> EXERCISE DIRECTIONS: Where the string "pixels" appears in a line of the data, show that line.

> STORED DATA:
· · · · · · ·

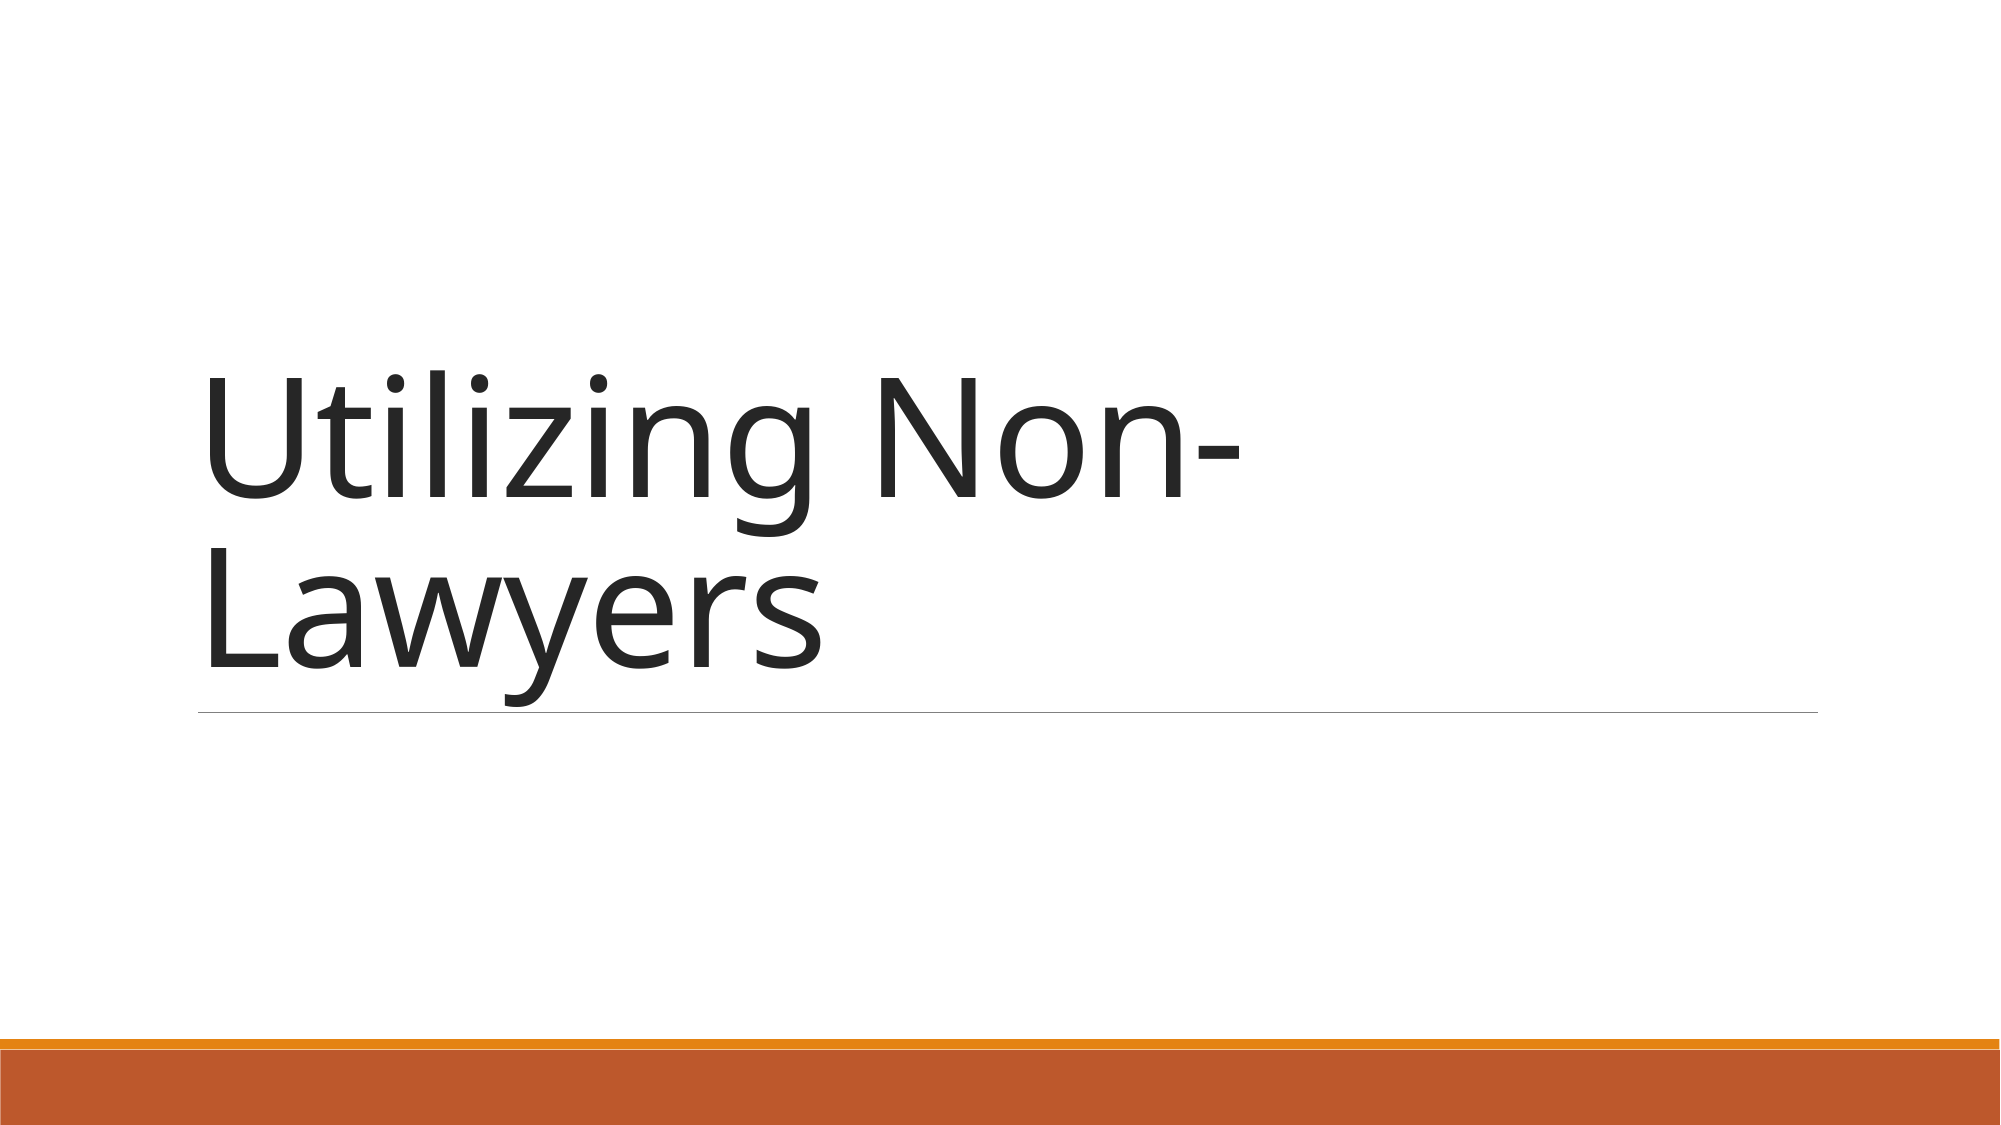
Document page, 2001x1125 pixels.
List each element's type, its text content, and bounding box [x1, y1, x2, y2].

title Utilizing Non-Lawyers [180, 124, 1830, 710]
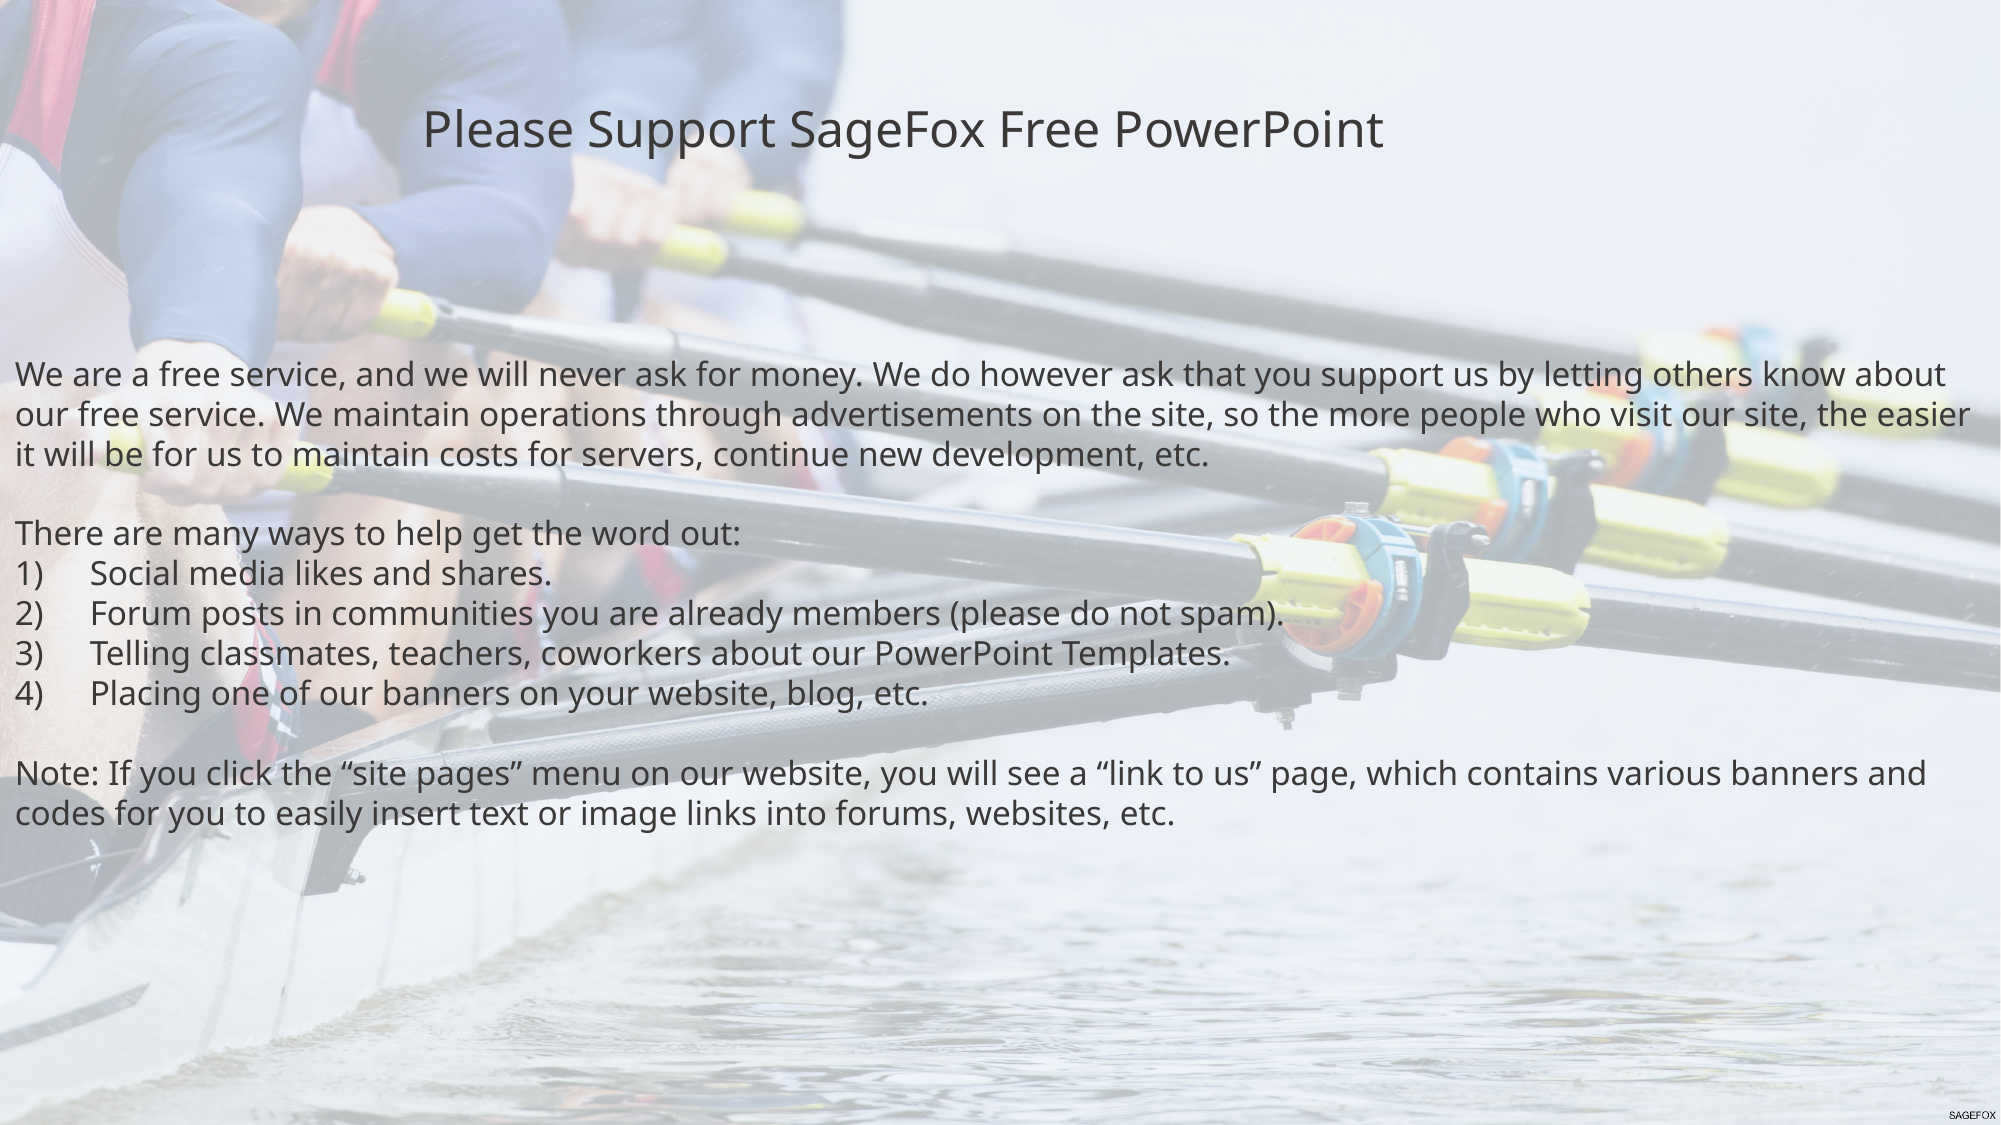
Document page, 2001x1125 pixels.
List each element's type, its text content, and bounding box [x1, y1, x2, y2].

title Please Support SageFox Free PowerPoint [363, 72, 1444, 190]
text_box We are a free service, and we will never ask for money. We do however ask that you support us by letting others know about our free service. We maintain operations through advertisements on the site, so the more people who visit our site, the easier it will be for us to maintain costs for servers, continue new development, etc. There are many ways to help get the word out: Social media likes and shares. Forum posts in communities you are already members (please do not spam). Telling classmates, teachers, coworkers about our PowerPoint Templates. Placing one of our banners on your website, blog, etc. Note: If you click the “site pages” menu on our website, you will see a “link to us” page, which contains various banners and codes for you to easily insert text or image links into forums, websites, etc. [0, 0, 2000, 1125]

· · · · · · ·

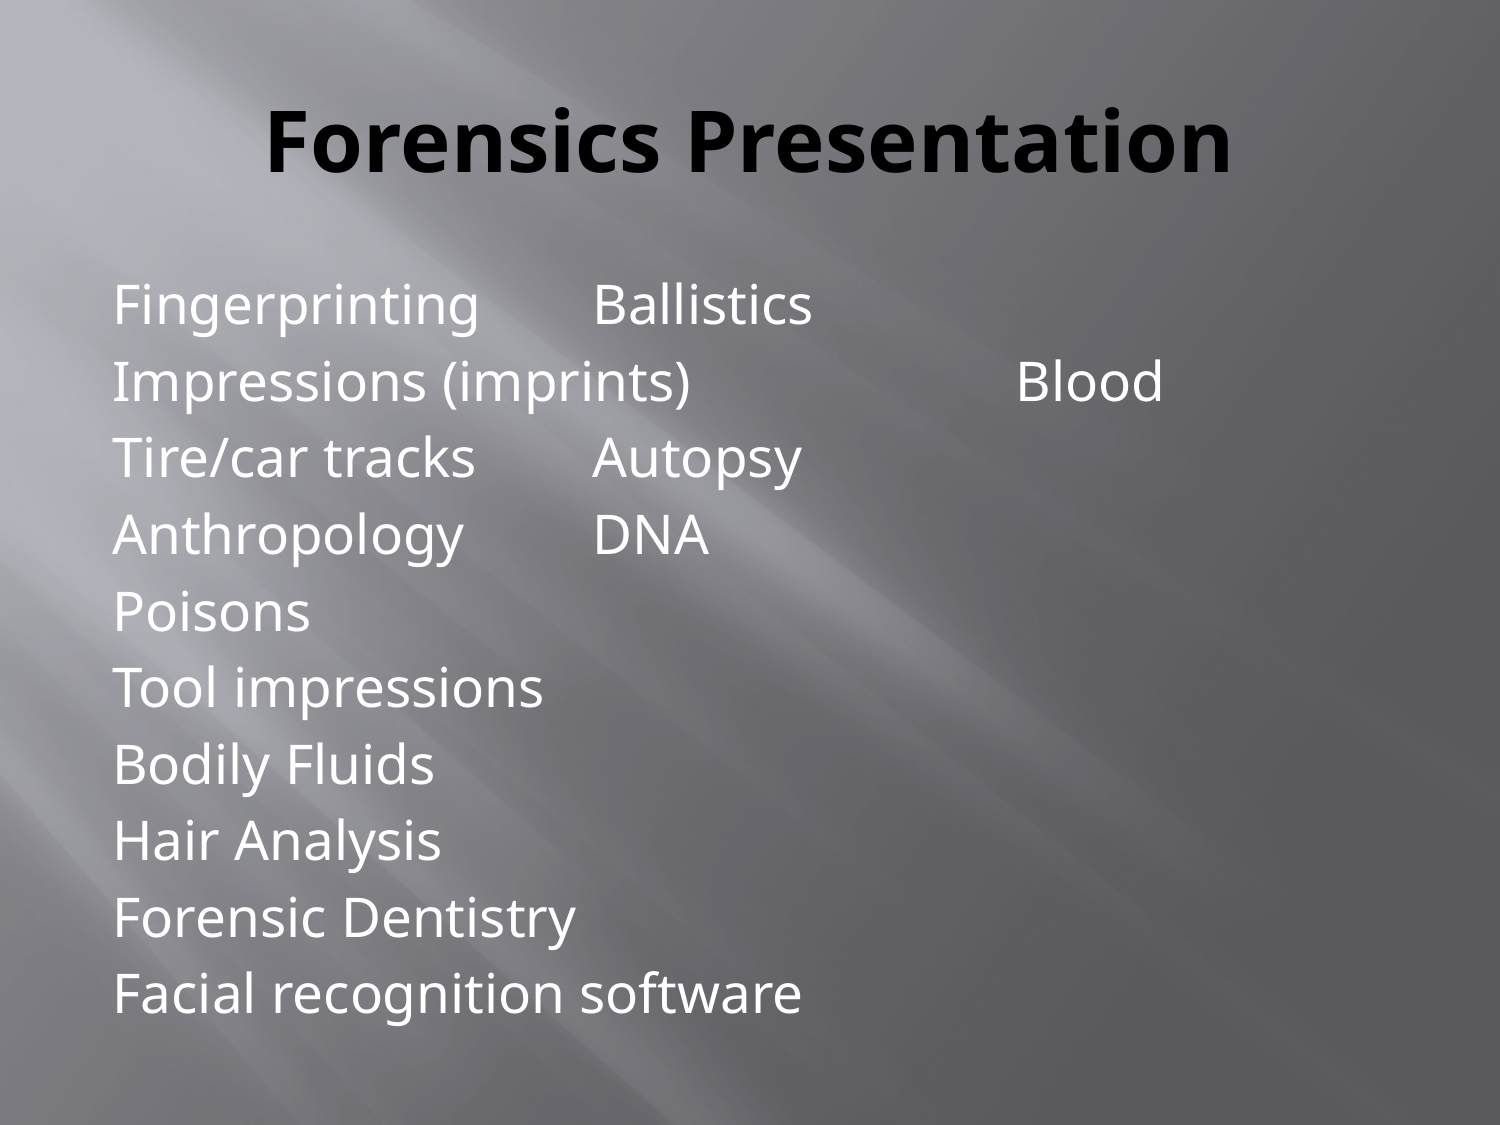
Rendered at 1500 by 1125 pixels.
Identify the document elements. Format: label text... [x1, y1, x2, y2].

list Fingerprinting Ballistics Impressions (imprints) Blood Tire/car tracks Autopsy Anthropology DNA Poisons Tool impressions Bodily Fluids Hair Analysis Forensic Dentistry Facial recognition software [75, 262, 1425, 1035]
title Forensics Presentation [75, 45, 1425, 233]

· · · · · · ·

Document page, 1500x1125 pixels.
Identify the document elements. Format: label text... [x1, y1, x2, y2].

· · · · · · ·

> COMPLETED TASK:
Document page, 2001x1125 pixels.
Document page, 2001x1125 pixels.
Rendered at 1500 by 1125 pixels.
Document page, 1500x1125 pixels.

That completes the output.